Tão logo me deparei com o livro Istambul: memória e cidade (e sua melancólica e linda capa) do escritor Orhan Pamuk, Nobel de literatura em 2006, que nasceu e passou a maior parte de sua vida lá, tratei de comprá-lo e nele mergulhei. Aliás, Orhan Pamuk se exilou nos EUA em razão das ameaças que passou a sofrer depois que teve a coragem de falar sobre o episódio maldito e proibido para os turcos, que é o massacre de armênios.
Costumo ler vários livros simultaneamente, saltando de um para outro, sem me confundir ou perder a atmosfera de cada um (faço o mesmo com os canais da TV, e minha mulher briga comigo, dizendo que isso é coisa de maluco). Por isso, embora já tenha terminado a leitura há algum tempo, só agora me ocorreu fazer este registro e recomendar o livro.
Tenho quase a mesma idade de Orhan Pamuk, e suas reminiscências afetivas sobre o Edifício Pamuk, cujos andares abrigava toda a sua família (rica, mas em processo de decadência), suas visitas ao apartamento da avó, com seus móveis antigos, seus tapetes, suas salas fechadas, as fotografias espalhadas por todos os cantos, os vasos e enfeites intocáveis, a solidão e a imaginação do menino Orhan, tentando compreender o mundo que o cercava, me provocaram um retorno proustiano à casa dos meus avós maternos, onde passei parte da primeira infância.
Istambul, Turquia, e Guaxupé, sul de Minas, Brasil. Lugares tão distantes, meninos tão parecidos, circunstâncias e sentimentos tão próximos!
Essa busca do tempo perdido reavivou-se hoje com outra madeleine, que foi uma troca de e-mails com uma sobrinha da minha avó materna, a quem sempre considerei como prima em primeiro grau, já que também somos quase da mesma idade. Apesar disso, convivemos pouco, pois sempre moramos em cidades diferentes e só nos encontrávamos esporadicamente.

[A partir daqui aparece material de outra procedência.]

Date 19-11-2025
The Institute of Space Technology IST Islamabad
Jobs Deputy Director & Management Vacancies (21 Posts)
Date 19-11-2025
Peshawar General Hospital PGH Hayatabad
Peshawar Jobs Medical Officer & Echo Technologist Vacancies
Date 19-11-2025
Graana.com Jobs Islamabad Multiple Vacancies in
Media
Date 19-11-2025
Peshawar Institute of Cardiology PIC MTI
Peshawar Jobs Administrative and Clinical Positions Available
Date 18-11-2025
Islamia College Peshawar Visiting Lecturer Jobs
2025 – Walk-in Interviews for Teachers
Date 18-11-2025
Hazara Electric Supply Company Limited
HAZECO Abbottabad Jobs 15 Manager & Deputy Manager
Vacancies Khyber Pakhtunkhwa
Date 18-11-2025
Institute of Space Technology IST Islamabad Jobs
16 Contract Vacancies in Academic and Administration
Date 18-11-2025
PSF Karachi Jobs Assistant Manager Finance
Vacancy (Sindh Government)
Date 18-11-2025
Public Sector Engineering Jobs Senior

Retomamos o contato pela internet e ela, tendo visitado este blog, deixou nele um comentário carinhoso e me enviou e-mail cheio de recordações, entre as quais uma que me faz corar de vergonha (e de que juro não me lembrar): diz ela que vivia com as canelas roxas pelos pontapés que eu lhe dava, quando éramos pequenos.

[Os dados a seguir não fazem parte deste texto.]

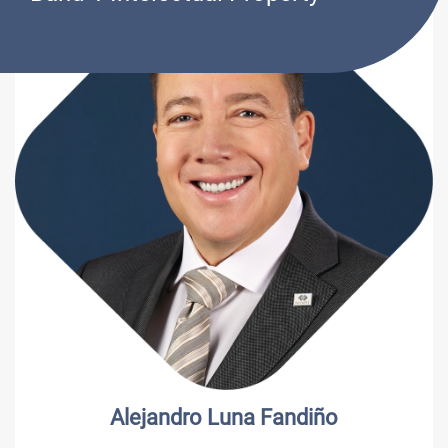
Alejandro Luna Fandiño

Logo eu, que me achava um gentil infante!
Muito dessa impressão (que parece agora ser falsa) de menino bem comportado e circunspecto, que também me unia ao pequeno Orhan de Istambul, decorre de uma mania da minha avó materna, Dona Gessy, que adorava me empetecar com uns terninhos de linho engomado (pobre de mim), com monogramas por ela mesma bordados com todo o capricho no bolso, e me levar consigo nas visitas às amigas.
As madames ficavam a conversar, tomar chá, comer bolinhos e jogar baralho por longas horas, enquanto eu ─ para orgulho da vovó ─ mantinha um comportamento impecável, de um verdadeiro rapazinho e cavalheiro, sem tocar em nada que pudesse ser quebrado. Mergulhava então em mim mesmo, e minha imaginação campeava livre, inventando coisas e brincadeiras íntimas, para passar o tempo e fugir da chatice.
De vez em quando, ou ao nos despedirmos para ir embora, algumas das madames me derramavam elogios, me apertavam as bochechas ou me enchiam de beijos molhados e piniquentos, que me deixavam a cara lambuzada e marcada de batom.
Talvez depois descontasse tudo isso nas canelas da pobre prima.